This is my body!

Nina Rosenstand, in her book The Human Condition, contends that, among other characterizations, the human person can also be characterized as the story-telling animal.  Rosenstand elucidates her argument by citing historical evidence as well as a natural anthropological need in the human person to communicate by speech, written words, signs, drawings, and etc. but always in the form of stories.  God, the author of the world’s best seller, knows this all too well.  He is not known as the Word just because it sounds fancy and mysterious, but it is because the Word gives intelligibility to creation and gives meaning to their stories.

So our story begins in a beautiful garden created out of love just for us—it reminds me of the pack-and-play set up that I neatly set up out of love for my daughter.  Alas, temptation enters: “Take and eat!” the serpent said to the woman, “for you surely will not die.”  The woman and the man thus ate the fruit from the forbidden tree and their eyes were opened.  They looked at their bodies and thought “my body is naked and it is shameful so I must hide it!”  It is from this act of disobedience that the realization of shamefulness of the body came about.  Yet, even though our first parents were disobedient and cost us the price of the beatific vision, they were right about one thing: they recognized their sinfulness and were ashamed of it.  They recognized right from wrong and felt ashamed of their wrong-doing.  They recognized that their pride and foolishness had cost them God’s friendship and love.  They knew they had marred their relationship with God, but they did not know how to restore it; and indeed they could not have done it on their own, they needed the help of the Word.

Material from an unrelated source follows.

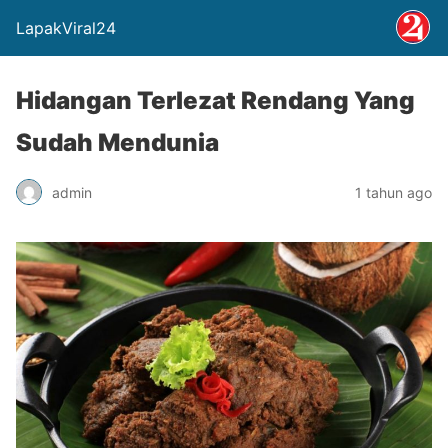
LapakViral24
Hidangan Terlezat Rendang Yang
Sudah Mendunia
admin
1 tahun ago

And so we received help. The melancholic consequence of ‘the fall’ which reduced life to bleak nihilism would soon be eradicated by Mercy and Love.  The Logos became incarnate in the person of Christ Jesus and was hung on the cross for the sake of redemption.  With this kind of love, we would like to think that we learned from our parents’ mistake and turned ourselves from sinfulness and run to God, but it seems that this is not the case.  If anything, we have turned further and further from God with the very same pride and foolishness we inherited from our first parents.  Let me illustrate this with an example:

It seems that abortion is conceived by some as a prudent and wonderful decision.  The justification being this:  Why would I bring a child into life if she will have a terrible life?  Why would I want to bring a child into life if she will remind me of the time I was raped?  Why would I want to bring a child into life if there is a chance she will be mentally or physically handicapped? This way of thinking can be summed up in one phrase, “This is my body!” But again, when our first parents uttered “this is my body,” they also recognized that it was shameful because it has now known sin.

Yet for us, the recognition of “this is my body” does not take on an understanding of shamefulness because it knows sin; instead, it replaces shame with what it considers just pride and therefore usurps the Good Master’s rightful authority over our bodies.  We think ourselves beyond sin, justifying our sinful actions with qualities like reasonable, good, and desirable even though they are contrary to reason, immoral, and disordered.

So “Take and eat!” the serpent says to you and to me, “for surely you will not die!”  The serpent then tells us “The fruit that you are eating will allow you to feel good, do what makes you happy, and you will do all of this in the name of love,”  And so do we blame to serpent for blockading our road to God?  I suspect we can, but we have to also remember that we are very much responsible for the actual blockade itself since we seem to deny our own faults and failures.

We gladly eat from the tree, but we are also very glad to point to the serpent and accuse him for giving the fruits to us—like our first parents.  We need to, instead, acknowledge that we’ve eaten from the tree and point a finger at ourselves and admit: mea maxima culpa!  It is only when we can say this that we can come to the table where Christ tells us, ‘take and eat, for this is my body and blood that will be shed for your sins so you may have life.’  Sure the fruit from the tree may seem to taste better, but it neither nourishes the body nor the soul the way Christ’s body and blood does.  The fruit of the tree will demand nothing of us; if anything, it tells us to say ‘this is my body, and I can and will do anything with it I wish—even to destroying it.’  The flesh of Christ will demand many things of us, even our very own lives.  It forces us to recognize that ‘this is my body, and it will be given up for you!’  Yes, the flesh of Christ is harder to consume, but as Jesus reminds us, “Enter through the narrow gate; for the gate is wide and the way is broad that leads to destruction, and there are many who enter through it. “For the gate is small and the way is narrow that leads to life, and there are few who find it.”  May we be the Easter people who receives from the Table of Plenty and not the Tree of Knowledge.